The school's one-stop resource center offers materials to engage children and adults in the history of the War of 1812. The computer lab, a project of Maryland Public Television, the National Park Service, Friends of Fort McHenry and the Maryland Heritage Areas Authority, features interactive role-playing games and provides educators with lesson plans and electronic field trips.
"You don't just push buttons and watch guns shoot," said National Park Service Ranger Vince Vaise, chief of interpretation at Fort McHenry National Monument and Historic Shrine. "There are decisions to make and priorities to set. You have to plan the logistics and allocate your soldiers, ammunition and food. If you screw up, a British flag will go up over the fort."
On Friday, a Junior ROTC color guard in modern military garb and red berets stood beside re-enactors wearing the signature red of the 1812 fife and drum corps, as students solemnly unfurled a replica of the flag that flew over the fort 198 years ago.
"It is a full-sized replica, not an inch off," Vaise said. "The original is just too fragile to use. But this one allows kids to hold history in their hands."
Vaise reminded the children that they were looking at the image that inspired Francis Scott Key to write what became the national anthem, and that they were standing on the very ground where American troops were encamped during the Battle of North Point in September 1814.
"You are on the battlefield where, 198 years ago to the day, almost to the minute, the British gave up," Vaise said. "On this day, Francis Scott Key looked through spyglasses and saw this huge flag."
It took most of the third-, fourth- and fifth-graders to handle the 30-foot-by-42-foot flag. With one hand on the 15-star banner and the other on their hearts, the students recited the Pledge of Allegiance and softly sang the national anthem.
Del. John A. Olszewski Jr. asked the children to think about their heritage every time they see the flag and to tell the story at every opportunity. Sen. Ben Cardin reminded them of the crisis Marylanders faced.

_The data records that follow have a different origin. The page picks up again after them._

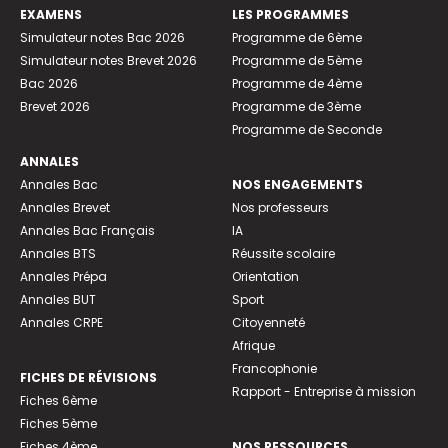
EXAMENS
LES PROGRAMMES
Simulateur notes Bac 2026
Programme de 6ème
Simulateur notes Brevet 2026
Programme de 5ème
Bac 2026
Programme de 4ème
Brevet 2026
Programme de 3ème
Programme de Seconde
ANNALES
Annales Bac
NOS ENGAGEMENTS
Annales Brevet
Nos professeurs
Annales Bac Français
IA
Annales BTS
Réussite scolaire
Annales Prépa
Orientation
Annales BUT
Sport
Annales CRPE
Citoyenneté
Afrique
Francophonie
FICHES DE RÉVISIONS
Rapport - Entreprise à mission
Fiches 6ème
Fiches 5ème
Fiches 4ème
NOS RESSOURCES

"The British were winning," Cardin said. "They had burnt our cities and thought they would take back the Colonies. But the people in this community said no. Maryland stands at the forefront of this war."

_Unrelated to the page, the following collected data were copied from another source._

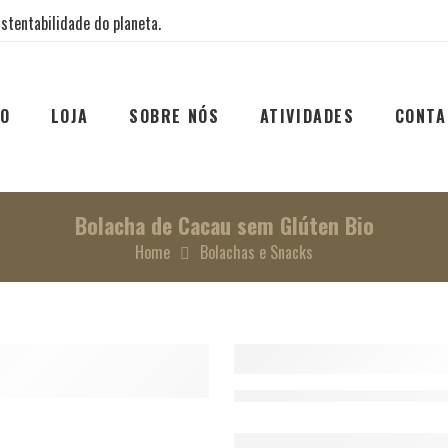
stentabilidade do planeta.
IO
LOJA
SOBRE NÓS
ATIVIDADES
CONTA
Bolacha de Cacau sem Glúten Bio
Home
Bolachas e Snacks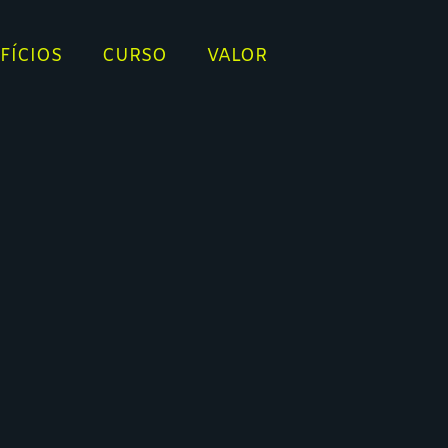
FÍCIOS
CURSO
VALOR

In the new resource center, the students demonstrated their familiarity with the historical components, as they used the technology to establish a timeline for the war and to replicate the battle during a game called Hold the Fort.
"They are working with paintings, drawings and maps," said fifth-grade teacher Kelly Martin. "It helps them make connections. They are living here in the middle of history."

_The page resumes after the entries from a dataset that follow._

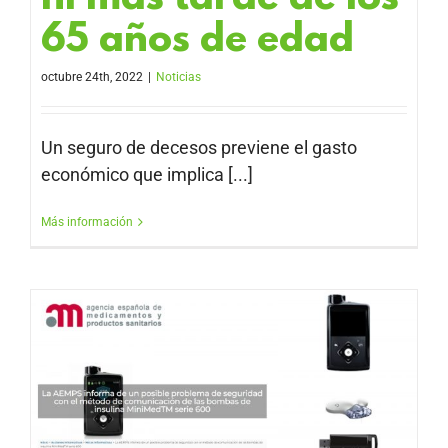
65 años de edad
octubre 24th, 2022
|
Noticias
Un seguro de decesos previene el gasto
económico que implica [...]
Más información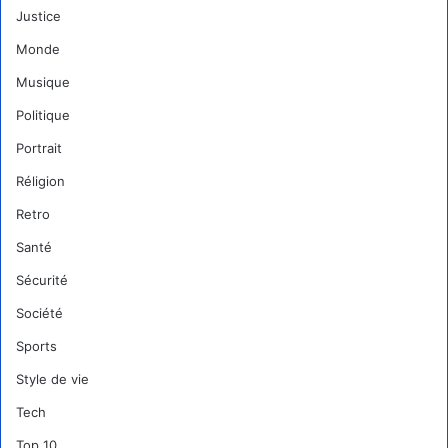
Justice
Monde
Musique
Politique
Portrait
Réligion
Retro
Santé
Sécurité
Société
Sports
Style de vie
Tech
Top 10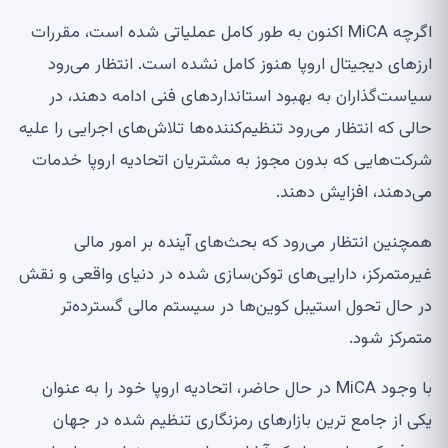
اگرچه MiCA اکنون به طور کامل عملیاتی شده است، مقررات
ارزهای دیجیتال اروپا هنوز کامل نشده است. انتظار می‌رود
سیاست‌گذاران به بهبود استانداردهای فنی ادامه دهند، در
حالی که انتظار می‌رود تنظیم‌کننده‌ها تلاش‌های اجرایی را علیه
شرکت‌هایی که بدون مجوز به مشتریان اتحادیه اروپا خدمات
می‌دهند، افزایش دهند.
همچنین انتظار می‌رود که بحث‌های آینده بر امور مالی
غیرمتمرکز، دارایی‌های توکن‌سازی شده در دنیای واقعی و نقش
در حال تحول استیبل کوین‌ها در سیستم مالی گسترده‌تر
متمرکز شود.
با وجود MiCA در حال حاضر، اتحادیه اروپا خود را به عنوان
یکی از جامع ترین بازارهای رمزنگاری تنظیم شده در جهان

Students said the game was interesting.
"I liked how the soldiers used their weapons," said Hunter Taylor. "I also learned how hard the generals' many jobs were."
His classmate, Isis Bold, empathized with the officers. "If you didn't take care of your troops, they would leave you," she said.
Zachary Tarleton added that he liked to simulate firing cannons but understood the reasoning behind the learning center.
"It will really help me in history," he said. "I am actually getting to see what happened in the war."